Why is para nitrophenol more acidic than meta nitrophenol? I worked out the resonance and even in meta, the electrons do move around? Is it a matter of the electrons being able to move all around the ring in a para setting vs. meta?

I'm a bit confused. Thanks!

does it have anything to do with the -OH being ortho/para directing & activating and thus more stable?

and the nitro is meta-deactivating, isn't it?

are ortho, meta, para ring systems on the exam?

are ortho, meta, para ring systems on the exam?
you might be asked which product is predicted to be most abundant

I can not remember exactly but it has to do with an electron withdrawing (NO2) group at the ortho/para position and resonance abilities.

Try drawing out the resonance forms for both the meta and para. With the para notice that you can take the a lone pair from the oxygen that has lost a hydrogen, drop them into the carbon they are attached to, move the double bond between carbons 1 and 2 to between carbons 2 and 3, and then take the double bond from between carbons 3 and 4 and move these electrons onto the nitrogen then moving one of the electron pairs between oxygen and nitrogen and move it onto the oxygen. You cannot do this with the meta postion. I hope this helps...

So, in the para nitrophenol, the electron is basically able to move around from the O that has lost a proton all the way to the nitrogen, which is not the case in meta nitrophenol?

Also, here is a general question about resonance:

If there is a pi bond between carbons 1 and 2, that pi bond can move to carbons 2 and 3. What about lone pairs? if there is a lone pair on carbon 1, it can move to carbon 2 and then 3 and so forth? so basically, lone pairs can travel one atom at a time?

Ummm....lemme think about it. Here's a reference to similar question
http://forums.studentdoctor.net/showpost.php?p=5423585&postcount=623


Edit:
Why is para nitrophenol more acidic than meta nitrophenol? I worked out the resonance and even in meta, the electrons do move around? Is it a matter of the electrons being able to move all around the ring in a para setting vs. meta?
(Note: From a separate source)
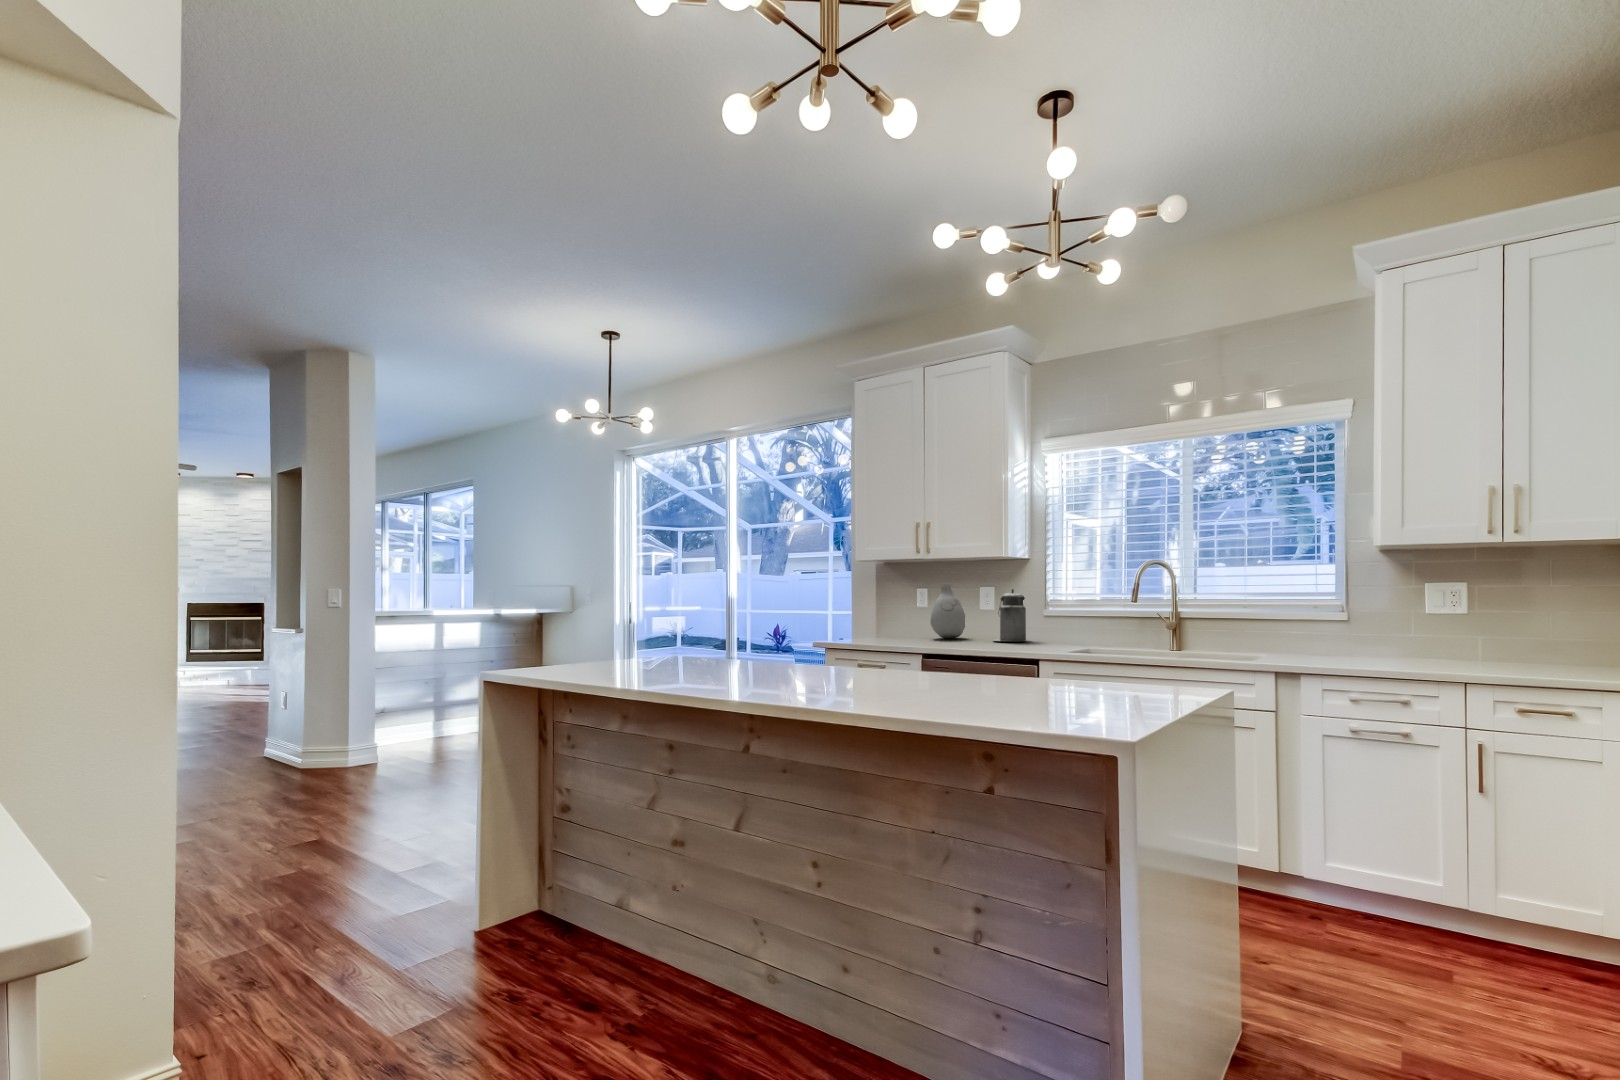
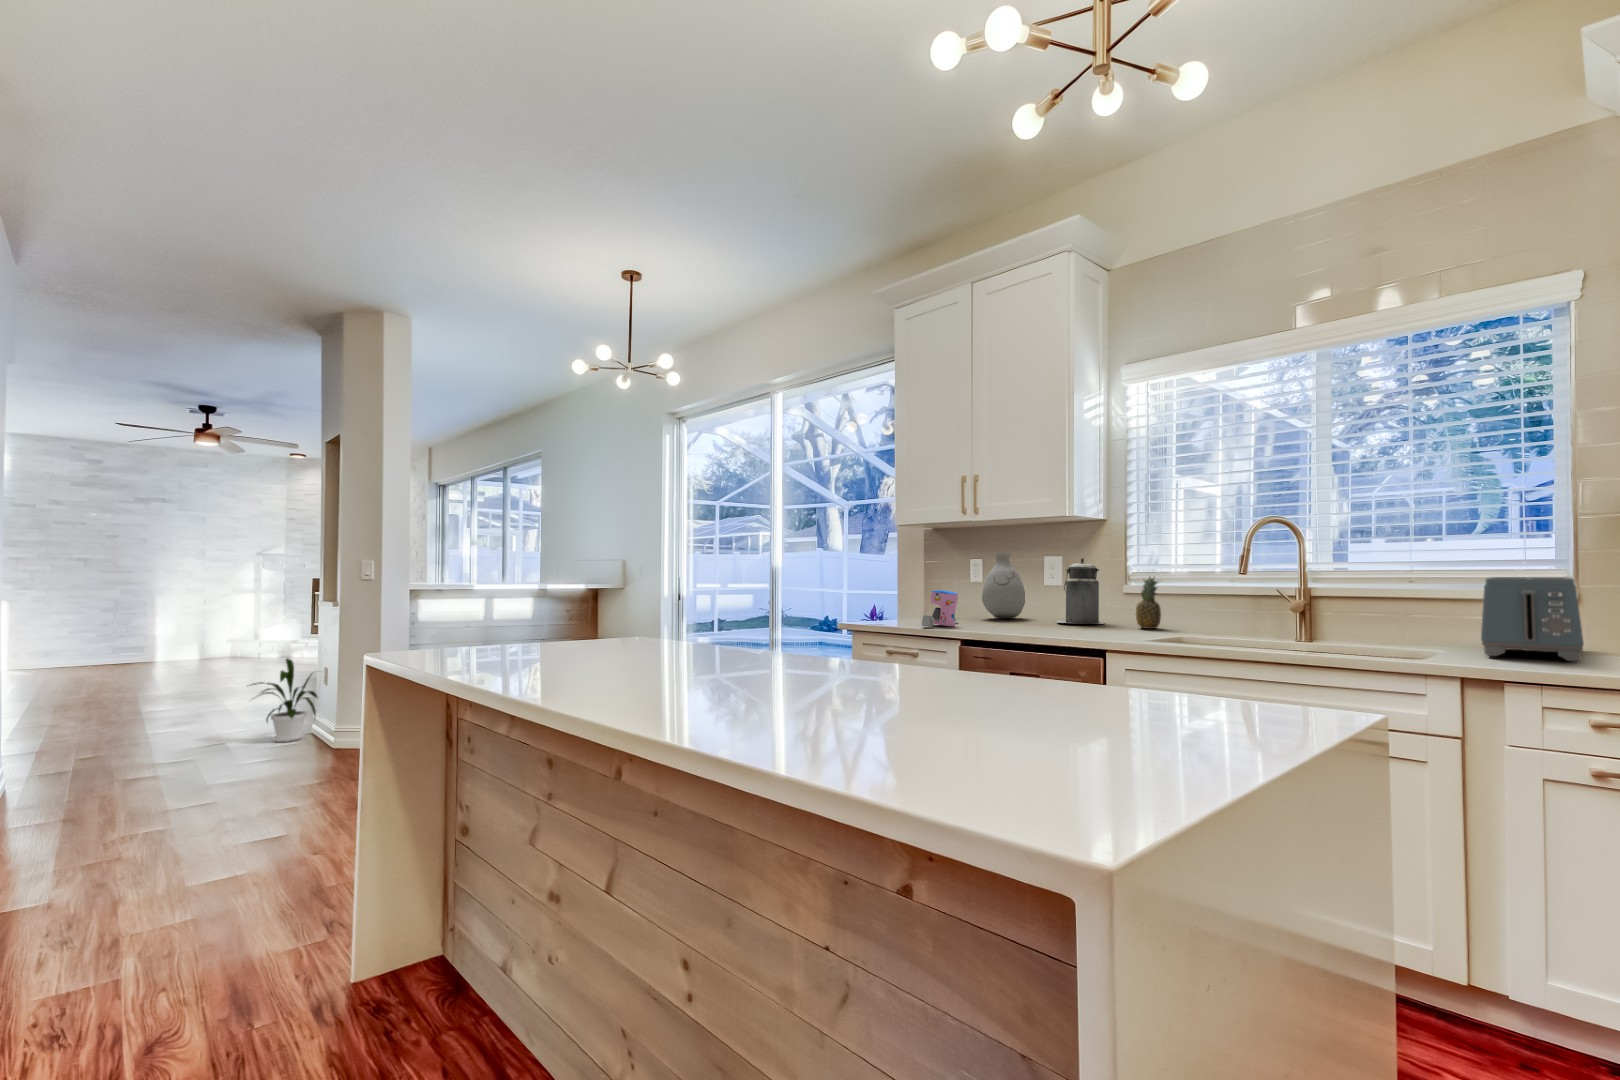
fruit: none [1055,603,1075,644] -> present [1136,577,1161,629]
toaster: none [1288,603,1350,660] -> present [1481,577,1584,661]
coffee maker: none [887,616,915,646] -> present [922,590,958,627]
house plant: none [204,690,286,773] -> present [253,658,317,742]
I'm a bit confused. Thanks!Remember the relative acidity of a molecule is related to the stability of the conjugate base formed when deprotonated. In this case, the para-structure has more resonance contributors relative to the meta structure indicating the the para-structure conjugate base is more stable than meta conjugate base. As you've indicated it's a matter of moving electrons around after deprotonation.

Oops...double post.

you might be asked which product is predicted to be most abundant

Maybe choose b/w ortho/para and meta. If you can sort out ortho/para ratios, I have a prize for you to pick up in Stockholm

I didn't read other ppls response, so I will just assume that the answer was given but I wanted to just ask another note. I remember an experiment that I did a long time ago with dyes and we had to convert it to some sort of quinone and I remember that the para position for a benzoquinone was unusually stabilized due to some reason that pertained to the delocalized electrons moving straight through the beneze (or something like that). I don't know if this is relevant but if you get the double bound on the nitrogen and one on the oxygen for a para-nitrophenol, it could be a similar problem.